I always hated doing these things, mostly because of the balance-related challenges when trying to go heavy. 

Big John seems to have nailed the form here, using only one dumbbell and using his opposite hand to help stabilize himself. The 'Pause' addition to the lift just seems brutal. Going to add these to my quad training.


----------



## Tren4Life (Apr 27, 2014)

Damn!!!! Is that a softball on the inside of his knee?


----------



## NbleSavage (Apr 27, 2014)

Steelers4Life said:


> Damn!!!! Is that a softball on the inside of his knee?



His build helps (he's around 5'7") but yea, he's got some exceptional teardrop development.


----------



## ECKSRATED (Apr 27, 2014)

5 7 or not the guys trains his ****ing ass off.
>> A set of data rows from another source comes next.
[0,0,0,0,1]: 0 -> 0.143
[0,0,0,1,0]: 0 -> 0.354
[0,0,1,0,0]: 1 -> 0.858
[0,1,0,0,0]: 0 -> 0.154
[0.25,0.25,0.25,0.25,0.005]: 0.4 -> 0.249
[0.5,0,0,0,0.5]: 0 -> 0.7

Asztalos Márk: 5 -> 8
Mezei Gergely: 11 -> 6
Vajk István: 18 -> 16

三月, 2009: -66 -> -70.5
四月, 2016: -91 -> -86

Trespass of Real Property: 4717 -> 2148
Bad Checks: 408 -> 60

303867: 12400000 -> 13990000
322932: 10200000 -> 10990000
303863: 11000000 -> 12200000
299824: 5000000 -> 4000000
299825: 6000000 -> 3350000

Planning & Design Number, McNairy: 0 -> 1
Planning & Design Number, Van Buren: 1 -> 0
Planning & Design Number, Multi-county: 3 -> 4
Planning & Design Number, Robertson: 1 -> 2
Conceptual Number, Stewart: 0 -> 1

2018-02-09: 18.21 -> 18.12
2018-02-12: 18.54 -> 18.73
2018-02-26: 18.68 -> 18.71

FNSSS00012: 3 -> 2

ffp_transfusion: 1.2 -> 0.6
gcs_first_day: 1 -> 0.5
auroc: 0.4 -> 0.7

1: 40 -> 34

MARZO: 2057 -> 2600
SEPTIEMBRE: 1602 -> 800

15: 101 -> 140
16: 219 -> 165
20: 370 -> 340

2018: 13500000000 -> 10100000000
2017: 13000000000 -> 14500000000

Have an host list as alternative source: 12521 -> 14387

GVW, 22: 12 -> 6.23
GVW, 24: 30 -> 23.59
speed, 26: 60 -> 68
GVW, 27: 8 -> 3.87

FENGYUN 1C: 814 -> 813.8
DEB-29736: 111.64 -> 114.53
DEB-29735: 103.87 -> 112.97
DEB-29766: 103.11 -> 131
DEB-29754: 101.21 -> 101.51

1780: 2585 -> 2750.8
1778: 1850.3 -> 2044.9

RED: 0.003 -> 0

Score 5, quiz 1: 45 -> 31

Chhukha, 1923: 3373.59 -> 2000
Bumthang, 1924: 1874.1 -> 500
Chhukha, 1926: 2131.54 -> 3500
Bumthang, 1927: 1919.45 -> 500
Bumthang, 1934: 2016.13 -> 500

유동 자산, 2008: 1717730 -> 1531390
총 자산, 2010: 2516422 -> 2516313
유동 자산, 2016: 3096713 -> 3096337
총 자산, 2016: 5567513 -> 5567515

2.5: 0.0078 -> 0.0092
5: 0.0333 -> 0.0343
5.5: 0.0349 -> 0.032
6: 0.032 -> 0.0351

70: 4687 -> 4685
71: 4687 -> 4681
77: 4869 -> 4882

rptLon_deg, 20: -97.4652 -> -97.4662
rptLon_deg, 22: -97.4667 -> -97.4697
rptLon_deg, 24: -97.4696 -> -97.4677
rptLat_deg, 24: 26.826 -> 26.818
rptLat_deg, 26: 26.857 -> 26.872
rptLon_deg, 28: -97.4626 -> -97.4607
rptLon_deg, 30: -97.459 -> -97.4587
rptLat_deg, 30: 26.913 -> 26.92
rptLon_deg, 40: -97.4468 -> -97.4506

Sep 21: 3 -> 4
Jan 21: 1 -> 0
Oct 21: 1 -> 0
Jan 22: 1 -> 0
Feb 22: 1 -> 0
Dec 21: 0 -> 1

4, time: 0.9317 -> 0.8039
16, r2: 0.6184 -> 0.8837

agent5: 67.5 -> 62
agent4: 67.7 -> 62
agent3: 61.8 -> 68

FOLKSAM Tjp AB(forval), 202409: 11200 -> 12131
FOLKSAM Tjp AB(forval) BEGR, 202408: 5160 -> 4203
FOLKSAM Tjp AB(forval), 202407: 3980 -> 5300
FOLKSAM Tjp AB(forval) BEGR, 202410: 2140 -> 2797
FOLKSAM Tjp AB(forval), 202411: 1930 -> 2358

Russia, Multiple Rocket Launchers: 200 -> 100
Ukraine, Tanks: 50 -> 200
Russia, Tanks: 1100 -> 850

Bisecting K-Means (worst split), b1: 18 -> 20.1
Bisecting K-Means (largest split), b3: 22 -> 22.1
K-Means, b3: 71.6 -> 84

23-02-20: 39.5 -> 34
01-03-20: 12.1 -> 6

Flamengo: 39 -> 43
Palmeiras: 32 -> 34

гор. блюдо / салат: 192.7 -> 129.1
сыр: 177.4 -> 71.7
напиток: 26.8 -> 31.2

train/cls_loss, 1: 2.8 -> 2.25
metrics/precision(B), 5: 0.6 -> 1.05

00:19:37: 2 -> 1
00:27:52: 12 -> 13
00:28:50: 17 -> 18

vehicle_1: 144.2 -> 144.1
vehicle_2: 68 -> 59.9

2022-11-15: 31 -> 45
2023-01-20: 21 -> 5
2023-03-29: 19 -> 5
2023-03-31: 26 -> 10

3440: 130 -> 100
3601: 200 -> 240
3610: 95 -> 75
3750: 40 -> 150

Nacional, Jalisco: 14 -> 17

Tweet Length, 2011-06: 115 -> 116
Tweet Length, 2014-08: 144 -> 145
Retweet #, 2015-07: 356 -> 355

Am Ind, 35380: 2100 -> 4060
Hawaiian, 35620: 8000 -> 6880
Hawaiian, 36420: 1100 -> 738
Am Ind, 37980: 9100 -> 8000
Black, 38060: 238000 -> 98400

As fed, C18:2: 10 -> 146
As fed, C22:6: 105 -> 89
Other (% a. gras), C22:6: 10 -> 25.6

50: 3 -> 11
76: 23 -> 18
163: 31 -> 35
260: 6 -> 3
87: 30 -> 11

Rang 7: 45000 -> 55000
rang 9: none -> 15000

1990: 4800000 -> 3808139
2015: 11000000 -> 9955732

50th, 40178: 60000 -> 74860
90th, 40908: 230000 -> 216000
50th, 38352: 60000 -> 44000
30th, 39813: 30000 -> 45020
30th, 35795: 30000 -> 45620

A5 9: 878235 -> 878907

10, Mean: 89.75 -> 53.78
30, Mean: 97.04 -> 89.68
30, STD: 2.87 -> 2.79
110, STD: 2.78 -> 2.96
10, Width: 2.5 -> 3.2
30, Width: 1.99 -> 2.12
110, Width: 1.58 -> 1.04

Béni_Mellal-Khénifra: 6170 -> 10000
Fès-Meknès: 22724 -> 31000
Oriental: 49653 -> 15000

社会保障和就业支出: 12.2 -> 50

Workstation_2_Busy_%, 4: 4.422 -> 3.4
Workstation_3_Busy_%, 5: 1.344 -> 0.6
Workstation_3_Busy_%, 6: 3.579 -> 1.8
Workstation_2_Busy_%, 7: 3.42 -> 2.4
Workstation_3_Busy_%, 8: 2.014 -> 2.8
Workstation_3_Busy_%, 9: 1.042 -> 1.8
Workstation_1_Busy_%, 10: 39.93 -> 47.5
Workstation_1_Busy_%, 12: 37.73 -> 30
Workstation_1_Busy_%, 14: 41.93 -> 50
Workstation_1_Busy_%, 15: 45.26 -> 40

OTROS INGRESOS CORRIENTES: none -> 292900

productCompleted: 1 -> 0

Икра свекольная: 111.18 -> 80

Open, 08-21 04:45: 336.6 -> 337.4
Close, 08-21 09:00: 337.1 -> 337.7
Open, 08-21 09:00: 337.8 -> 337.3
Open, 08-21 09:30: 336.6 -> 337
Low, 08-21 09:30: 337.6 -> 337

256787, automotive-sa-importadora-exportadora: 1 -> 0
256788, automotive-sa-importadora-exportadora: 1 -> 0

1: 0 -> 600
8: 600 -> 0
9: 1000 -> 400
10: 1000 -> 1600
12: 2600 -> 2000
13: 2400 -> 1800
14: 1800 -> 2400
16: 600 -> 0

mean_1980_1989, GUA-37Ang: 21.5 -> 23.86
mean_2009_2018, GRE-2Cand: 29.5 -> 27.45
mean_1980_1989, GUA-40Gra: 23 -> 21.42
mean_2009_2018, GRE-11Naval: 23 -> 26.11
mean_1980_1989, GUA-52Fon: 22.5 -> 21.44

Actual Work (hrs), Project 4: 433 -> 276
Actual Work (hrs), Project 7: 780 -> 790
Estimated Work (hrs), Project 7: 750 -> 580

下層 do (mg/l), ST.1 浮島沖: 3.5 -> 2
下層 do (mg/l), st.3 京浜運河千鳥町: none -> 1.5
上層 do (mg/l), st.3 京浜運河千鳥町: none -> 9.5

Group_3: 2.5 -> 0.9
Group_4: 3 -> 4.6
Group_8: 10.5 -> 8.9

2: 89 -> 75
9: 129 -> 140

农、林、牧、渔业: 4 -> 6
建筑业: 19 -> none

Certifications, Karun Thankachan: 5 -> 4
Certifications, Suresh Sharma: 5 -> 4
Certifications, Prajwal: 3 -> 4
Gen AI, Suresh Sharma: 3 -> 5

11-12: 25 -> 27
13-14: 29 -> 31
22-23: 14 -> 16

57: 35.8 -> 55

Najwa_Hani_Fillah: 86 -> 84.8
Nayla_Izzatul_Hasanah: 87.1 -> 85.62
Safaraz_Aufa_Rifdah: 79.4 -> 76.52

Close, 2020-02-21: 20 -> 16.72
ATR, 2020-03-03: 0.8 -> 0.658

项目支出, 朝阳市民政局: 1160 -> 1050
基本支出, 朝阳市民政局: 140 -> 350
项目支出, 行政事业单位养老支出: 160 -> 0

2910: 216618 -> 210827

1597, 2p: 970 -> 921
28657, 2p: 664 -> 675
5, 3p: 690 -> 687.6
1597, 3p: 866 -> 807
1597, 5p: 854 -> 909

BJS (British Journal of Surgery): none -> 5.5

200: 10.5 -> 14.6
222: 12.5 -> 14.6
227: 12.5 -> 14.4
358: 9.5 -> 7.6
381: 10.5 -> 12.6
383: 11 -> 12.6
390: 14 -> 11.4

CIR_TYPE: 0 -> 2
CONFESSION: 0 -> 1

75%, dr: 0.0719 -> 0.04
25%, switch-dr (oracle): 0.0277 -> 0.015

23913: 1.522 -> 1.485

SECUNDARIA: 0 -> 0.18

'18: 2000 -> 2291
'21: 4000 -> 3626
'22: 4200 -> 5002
Shit I'm 5 8 and I tthink his calfs are bigger than my quads. Hahaha.


----------



## BrutesorGods (Apr 27, 2014)

My left quad was on fire just watching that


----------



## Azog (Apr 28, 2014)

Meadows threw these at me last week. Mine weren't quite as intense...but damn they got me good! This guy has my quads blowing up!


----------



## NbleSavage (Apr 28, 2014)

Azog said:


> Meadows threw these at me last week. Mine weren't quite as intense...but damn they got me good! This guy has my quads blowing up!



I am so jelly


----------



## Darkhorse1 (May 13, 2014)

OUCH!! May have to try this as much as I don't want to....
My favorite part of this clip is the shreck doll doing the "intimidating"!!


----------